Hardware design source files
↓
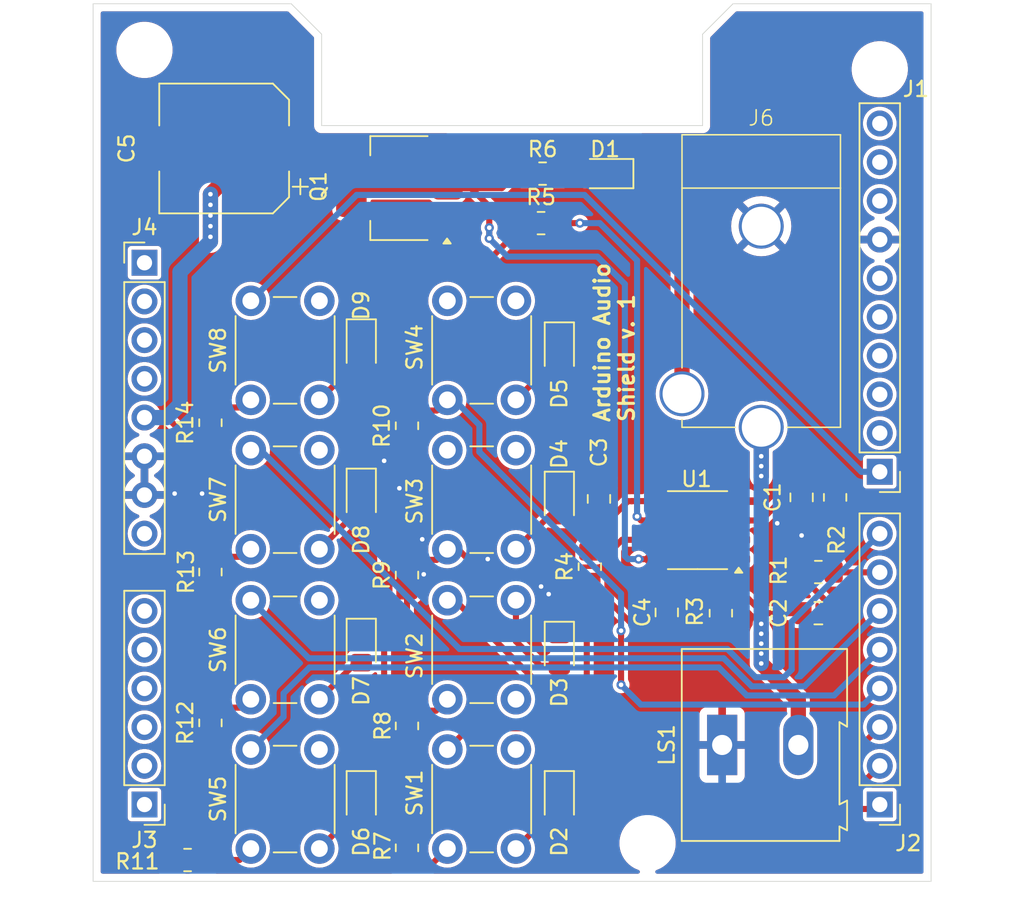
<source format=kicad_pcb>
(kicad_pcb
	(version 20240108)
	(generator "pcbnew")
	(generator_version "8.0")
	(general
		(thickness 1.6)
		(legacy_teardrops no)
	)
	(paper "A4")
	(layers
		(0 "F.Cu" signal)
		(31 "B.Cu" signal)
		(32 "B.Adhes" user "B.Adhesive")
		(33 "F.Adhes" user "F.Adhesive")
		(34 "B.Paste" user)
		(35 "F.Paste" user)
		(36 "B.SilkS" user "B.Silkscreen")
		(37 "F.SilkS" user "F.Silkscreen")
		(38 "B.Mask" user)
		(39 "F.Mask" user)
		(40 "Dwgs.User" user "User.Drawings")
		(41 "Cmts.User" user "User.Comments")
		(42 "Eco1.User" user "User.Eco1")
		(43 "Eco2.User" user "User.Eco2")
		(44 "Edge.Cuts" user)
		(45 "Margin" user)
		(46 "B.CrtYd" user "B.Courtyard")
		(47 "F.CrtYd" user "F.Courtyard")
		(48 "B.Fab" user)
		(49 "F.Fab" user)
		(50 "User.1" user)
		(51 "User.2" user)
		(52 "User.3" user)
		(53 "User.4" user)
		(54 "User.5" user)
		(55 "User.6" user)
		(56 "User.7" user)
		(57 "User.8" user)
		(58 "User.9" user)
	)
	(setup
		(pad_to_mask_clearance 0)
		(allow_soldermask_bridges_in_footprints no)
		(grid_origin 135.6 115.7)
		(pcbplotparams
			(layerselection 0x00010e0_ffffffff)
			(plot_on_all_layers_selection 0x0000000_00000000)
			(disableapertmacros no)
			(usegerberextensions no)
			(usegerberattributes yes)
			(usegerberadvancedattributes yes)
			(creategerberjobfile yes)
			(dashed_line_dash_ratio 12.000000)
			(dashed_line_gap_ratio 3.000000)
			(svgprecision 4)
			(plotframeref no)
			(viasonmask no)
			(mode 1)
			(useauxorigin no)
			(hpglpennumber 1)
			(hpglpenspeed 20)
			(hpglpendiameter 15.000000)
			(pdf_front_fp_property_popups yes)
			(pdf_back_fp_property_popups yes)
			(dxfpolygonmode yes)
			(dxfimperialunits yes)
			(dxfusepcbnewfont yes)
			(psnegative no)
			(psa4output no)
			(plotreference yes)
			(plotvalue yes)
			(plotfptext yes)
			(plotinvisibletext no)
			(sketchpadsonfab no)
			(subtractmaskfromsilk no)
			(outputformat 1)
			(mirror no)
			(drillshape 0)
			(scaleselection 1)
			(outputdirectory "")
		)
	)
	(net 0 "")
	(net 1 "Net-(U1A-+)")
	(net 2 "GND")
	(net 3 "Net-(C2-Pad1)")
	(net 4 "Net-(U1A--)")
	(net 5 "Net-(U1B-+)")
	(net 6 "Net-(C4-Pad1)")
	(net 7 "/AUDIO_SIGNAL")
	(net 8 "+5V")
	(net 9 "Net-(D1-A)")
	(net 10 "Net-(D2-A)")
	(net 11 "Net-(D3-A)")
	(net 12 "Net-(D4-A)")
	(net 13 "Net-(D5-A)")
	(net 14 "Net-(D6-A)")
	(net 15 "Net-(D7-A)")
	(net 16 "Net-(D8-A)")
	(net 17 "Net-(D9-A)")
	(net 18 "unconnected-(J1-Pin_6-Pad6)")
	(net 19 "unconnected-(J1-Pin_4-Pad4)")
	(net 20 "unconnected-(J1-Pin_10-Pad10)")
	(net 21 "unconnected-(J1-Pin_5-Pad5)")
	(net 22 "unconnected-(J1-Pin_3-Pad3)")
	(net 23 "unconnected-(J1-Pin_9-Pad9)")
	(net 24 "unconnected-(J1-Pin_2-Pad2)")
	(net 25 "B8")
	(net 26 "unconnected-(J1-Pin_8-Pad8)")
	(net 27 "B5")
	(net 28 "B7")
	(net 29 "B4")
	(net 30 "B2")
	(net 31 "B3")
	(net 32 "AUDIO_PWM")
	(net 33 "B6")
	(net 34 "B1")
	(net 35 "unconnected-(J3-Pin_3-Pad3)")
	(net 36 "unconnected-(J3-Pin_6-Pad6)")
	(net 37 "unconnected-(J3-Pin_4-Pad4)")
	(net 38 "unconnected-(J3-Pin_2-Pad2)")
	(net 39 "unconnected-(J3-Pin_1-Pad1)")
	(net 40 "unconnected-(J3-Pin_5-Pad5)")
	(net 41 "unconnected-(J4-Pin_1-Pad1)")
	(net 42 "unconnected-(J4-Pin_8-Pad8)")
	(net 43 "unconnected-(J4-Pin_4-Pad4)")
	(net 44 "unconnected-(J4-Pin_3-Pad3)")
	(net 45 "unconnected-(J4-Pin_2-Pad2)")
	(net 46 "Net-(J6-PadTN)")
	(net 47 "Net-(Q1-E)")
	(net 48 "Net-(Q1-B)")
	(footprint "MountingHole:MountingHole_3.2mm_M3" (layer "F.Cu") (at 179.49 113.2))
	(footprint "Button_Switch_THT:SW_PUSH_6mm_H5mm" (layer "F.Cu") (at 170.85 97.25 -90))
	(footprint "Resistor_SMD:R_0805_2012Metric_Pad1.20x1.40mm_HandSolder" (layer "F.Cu") (at 150.8 95.4 90))
	(footprint "Capacitor_SMD:C_0805_2012Metric_Pad1.18x1.45mm_HandSolder" (layer "F.Cu") (at 189.6 90.5 90))
	(footprint "LED_SMD:LED_0805_2012Metric_Pad1.15x1.40mm_HandSolder" (layer "F.Cu") (at 173.7 110.3225 -90))
	(footprint "LED_SMD:LED_0805_2012Metric_Pad1.15x1.40mm_HandSolder" (layer "F.Cu") (at 173.7 90.6725 -90))
	(footprint "Resistor_SMD:R_0805_2012Metric_Pad1.20x1.40mm_HandSolder" (layer "F.Cu") (at 172.5 72.5 180))
	(footprint "MountingHole:MountingHole_3.2mm_M3" (layer "F.Cu") (at 194.73 62.4))
	(footprint "Resistor_SMD:R_0805_2012Metric_Pad1.20x1.40mm_HandSolder" (layer "F.Cu") (at 163.7 95.6 90))
	(footprint "Button_Switch_THT:SW_PUSH_6mm_H5mm" (layer "F.Cu") (at 170.85 107.05 -90))
	(footprint "Resistor_SMD:R_0805_2012Metric_Pad1.20x1.40mm_HandSolder" (layer "F.Cu") (at 150.8 105.3 90))
	(footprint "Button_Switch_THT:SW_PUSH_6mm_H5mm" (layer "F.Cu") (at 170.85 77.6 -90))
	(footprint "Capacitor_SMD:C_0805_2012Metric_Pad1.18x1.45mm_HandSolder" (layer "F.Cu") (at 176.3 90.6 -90))
	(footprint "Resistor_SMD:R_0805_2012Metric_Pad1.20x1.40mm_HandSolder" (layer "F.Cu") (at 191.8 90.5 90))
	(footprint "Resistor_SMD:R_0805_2012Metric_Pad1.20x1.40mm_HandSolder" (layer "F.Cu") (at 149.3 114.3))
	(footprint "LED_SMD:LED_0805_2012Metric_Pad1.15x1.40mm_HandSolder" (layer "F.Cu") (at 160.7 100.3225 -90))
	(footprint "Button_Switch_THT:SW_PUSH_6mm_H5mm" (layer "F.Cu") (at 157.95 107.05 -90))
	(footprint "LED_SMD:LED_0805_2012Metric_Pad1.15x1.40mm_HandSolder" (layer "F.Cu") (at 160.7 110.3225 -90))
	(footprint "Resistor_SMD:R_0805_2012Metric_Pad1.20x1.40mm_HandSolder" (layer "F.Cu") (at 184.3 98.1 -90))
	(footprint "Connector_PinHeader_2.54mm:PinHeader_1x08_P2.54mm_Vertical" (layer "F.Cu") (at 194.73 110.66 180))
	(footprint "Button_Switch_THT:SW_PUSH_6mm_H5mm" (layer "F.Cu") (at 157.95 87.4 -90))
	(footprint "Resistor_SMD:R_0805_2012Metric_Pad1.20x1.40mm_HandSolder" (layer "F.Cu") (at 163.7 113.5 -90))
	(footprint "Resistor_SMD:R_0805_2012Metric_Pad1.20x1.40mm_HandSolder" (layer "F.Cu") (at 150.8 85.6 90))
	(footprint "Button_Switch_THT:SW_PUSH_6mm_H5mm" (layer "F.Cu") (at 157.95 97.25 -90))
	(footprint "Button_Switch_THT:SW_PUSH_6mm_H5mm" (layer "F.Cu") (at 170.85 87.4 -90))
	(footprint "Resistor_SMD:R_0805_2012Metric_Pad1.20x1.40mm_HandSolder" (layer "F.Cu") (at 175.7 95.05 90))
	(footprint "Connector_PinHeader_2.54mm:PinHeader_1x10_P2.54mm_Vertical" (layer "F.Cu") (at 194.73 88.82 180))
	(footprint "LED_SMD:LED_0805_2012Metric_Pad1.15x1.40mm_HandSolder" (layer "F.Cu") (at 176.7 69.25 180))
	(footprint "LED_SMD:LED_0805_2012Metric_Pad1.15x1.40mm_HandSolder" (layer "F.Cu") (at 173.7 80.8725 -90))
	(footprint "Button_Switch_THT:SW_PUSH_6mm_H5mm" (layer "F.Cu") (at 157.95 77.6 -90))
	(footprint "Resistor_SMD:R_0805_2012Metric_Pad1.20x1.40mm_HandSolder" (layer "F.Cu") (at 190.7 95.4 180))
	(footprint "Capacitor_SMD:C_0805_2012Metric_Pad1.18x1.45mm_HandSolder" (layer "F.Cu") (at 180.75 98.05 90))
	(footprint "LED_SMD:LED_0805_2012Metric_Pad1.15x1.40mm_HandSolder" (layer "F.Cu") (at 160.7 90.4725 -90))
	(footprint "Capacitor_SMD:C_0805_2012Metric_Pad1.18x1.45mm_HandSolder" (layer "F.Cu") (at 190.7 98.1 180))
	(footprint "Connector_PinHeader_2.54mm:PinHeader_1x06_P2.54mm_Vertical" (layer "F.Cu") (at 146.47 110.66 180))
	(footprint "Resistor_SMD:R_0805_2012Metric_Pad1.20x1.40mm_HandSolder" (layer "F.Cu") (at 172.6 69.25))
	(footprint "Connector_PinHeader_2.54mm:PinHeader_1x08_P2.54mm_Vertical" (layer "F.Cu") (at 146.47 75.1))
	(footprint "Resistor_SMD:R_0805_2012Metric_Pad1.20x1.40mm_HandSolder" (layer "F.Cu") (at 163.7 105.5 90))
	(footprint "LED_SMD:LED_0805_2012Metric_Pad1.15x1.40mm_HandSolder" (layer "F.Cu") (at 160.7 80.6725 -90))
	(footprint "Capacitor_SMD:CP_Elec_8x10"
		(layer "F.Cu")
		(uuid "ea791319-9e28-4503-8eab-2a404162030c")
		(at 151.7 67.6 180)
		(descr "SMD capacitor, aluminum electrolytic, Nichicon, 8.0x10mm")
		(tags "capacitor electrolytic")
		(property "Reference" "C5"
			(at 6.4 0 -90)
			(layer "F.SilkS")
			(uuid "b3ace634-491a-406c-bd59-9ea3aaf169bd")
			(effects
				(font
					(size 1 1)
					(thickness 0.15)
				)
			)
		)
		(property "Value" "1000u"
			(at 0 5.2 180)
			(layer "F.Fab")
			(uuid "8a0a0298-1008-403f-bc39-2f8797d98ba1")
			(effects
				(font
					(size 1 1)
					(thickness 0.15)
				)
			)
		)
		(property "Footprint" "Capacitor_SMD:CP_Elec_8x10"
			(at 0 0 180)
			(unlocked yes)
			(layer "F.Fab")
			(hide yes)
			(uuid "9544addf-b229-4219-ad53-b73ee7cf0a63")
			(effects
				(font
					(size 1.27 1.27)
				)
			)
		)
		(property "Datasheet" ""
			(at 0 0 180)
			(unlocked yes)
			(layer "F.Fab")
			(hide yes)
			(uuid "f2915509-cfb2-40f4-b6f3-38e115a8972e")
			(effects
				(font
					(size 1.27 1.27)
				)
			)
		)
		(property "Description" "Polarized capacitor"
			(at 0 0 180)
			(unlocked yes)
			(layer "F.Fab")
			(hide yes)
			(uuid "fc9c1f27-d121-4d8e-8b51-bf2bc318f4c4")
			(effects
				(font
					(size 1.27 1.27)
				)
			)
		)
		(property ki_fp_filters "CP_*")
		(path "/efe9795a-8304-4a32-9b35-c6c6ea2e5e81")
		(sheetname "Root")
		(sheetfile "Audio_shield.kicad_sch")
		(attr smd)
		(fp_line
			(start 4.26 4.26)
			(end 4.26 1.51)
			(stroke
				(width 0.12)
				(type solid)
			)
			(layer "F.SilkS")
			(uuid "ddcf2b4f-a102-476b-906b-4ef181aeaa48")
		)
		(fp_line
			(start 4.26 -4.26)
			(end 4.26 -1.51)
			(stroke
				(width 0.12)
				(type solid)
			)
			(layer "F.SilkS")
			(uuid "ffd889eb-50a5-4d36-bf1a-3d421d474bb7")
		)
		(fp_line
			(start -3.195563 4.26)
			(end 4.26 4.26)
			(stroke
				(width 0.12)
				(type solid)
			)
			(layer "F.SilkS")
			(uuid "d1a560a0-964b-4602-bc00-a26eb37cd94d")
		)
		(fp_line
			(start -3.195563 -4.26)
			(end 4.26 -4.26)
			(stroke
				(width 0.12)
				(type solid)
			)
			(layer "F.SilkS")
			(uuid "40a9efce-7e11-408c-8774-5fe9c0d5c274")
		)
		(fp_line
			(start -4.26 3.195563)
			(end -3.195563 4.26)
			(stroke
				(width 0.12)
				(type solid)
			)
			(layer "F.SilkS")
			(uuid "07342393-da7c-443c-9f76-6409b9d2b213")
		)
		(fp_line
			(start -4.26 3.195563)
			(end -4.26 1.51)
			(stroke
				(width 0.12)
				(type solid)
			)
			(lay
... [467120 chars truncated]
</source>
↑
■ **Directions for this task**:
Exactly as they appear, please return only the lines from the first line of the records through the line containing "(drillshape 0)", both included, leaving out all pictures.

■ **Output of the exercise**:
<source format=kicad_pcb>
(kicad_pcb
	(version 20240108)
	(generator "pcbnew")
	(generator_version "8.0")
	(general
		(thickness 1.6)
		(legacy_teardrops no)
	)
	(paper "A4")
	(layers
		(0 "F.Cu" signal)
		(31 "B.Cu" signal)
		(32 "B.Adhes" user "B.Adhesive")
		(33 "F.Adhes" user "F.Adhesive")
		(34 "B.Paste" user)
		(35 "F.Paste" user)
		(36 "B.SilkS" user "B.Silkscreen")
		(37 "F.SilkS" user "F.Silkscreen")
		(38 "B.Mask" user)
		(39 "F.Mask" user)
		(40 "Dwgs.User" user "User.Drawings")
		(41 "Cmts.User" user "User.Comments")
		(42 "Eco1.User" user "User.Eco1")
		(43 "Eco2.User" user "User.Eco2")
		(44 "Edge.Cuts" user)
		(45 "Margin" user)
		(46 "B.CrtYd" user "B.Courtyard")
		(47 "F.CrtYd" user "F.Courtyard")
		(48 "B.Fab" user)
		(49 "F.Fab" user)
		(50 "User.1" user)
		(51 "User.2" user)
		(52 "User.3" user)
		(53 "User.4" user)
		(54 "User.5" user)
		(55 "User.6" user)
		(56 "User.7" user)
		(57 "User.8" user)
		(58 "User.9" user)
	)
	(setup
		(pad_to_mask_clearance 0)
		(allow_soldermask_bridges_in_footprints no)
		(grid_origin 135.6 115.7)
		(pcbplotparams
			(layerselection 0x00010e0_ffffffff)
			(plot_on_all_layers_selection 0x0000000_00000000)
			(disableapertmacros no)
			(usegerberextensions no)
			(usegerberattributes yes)
			(usegerberadvancedattributes yes)
			(creategerberjobfile yes)
			(dashed_line_dash_ratio 12.000000)
			(dashed_line_gap_ratio 3.000000)
			(svgprecision 4)
			(plotframeref no)
			(viasonmask no)
			(mode 1)
			(useauxorigin no)
			(hpglpennumber 1)
			(hpglpenspeed 20)
			(hpglpendiameter 15.000000)
			(pdf_front_fp_property_popups yes)
			(pdf_back_fp_property_popups yes)
			(dxfpolygonmode yes)
			(dxfimperialunits yes)
			(dxfusepcbnewfont yes)
			(psnegative no)
			(psa4output no)
			(plotreference yes)
			(plotvalue yes)
			(plotfptext yes)
			(plotinvisibletext no)
			(sketchpadsonfab no)
			(subtractmaskfromsilk no)
			(outputformat 1)
			(mirror no)
			(drillshape 0)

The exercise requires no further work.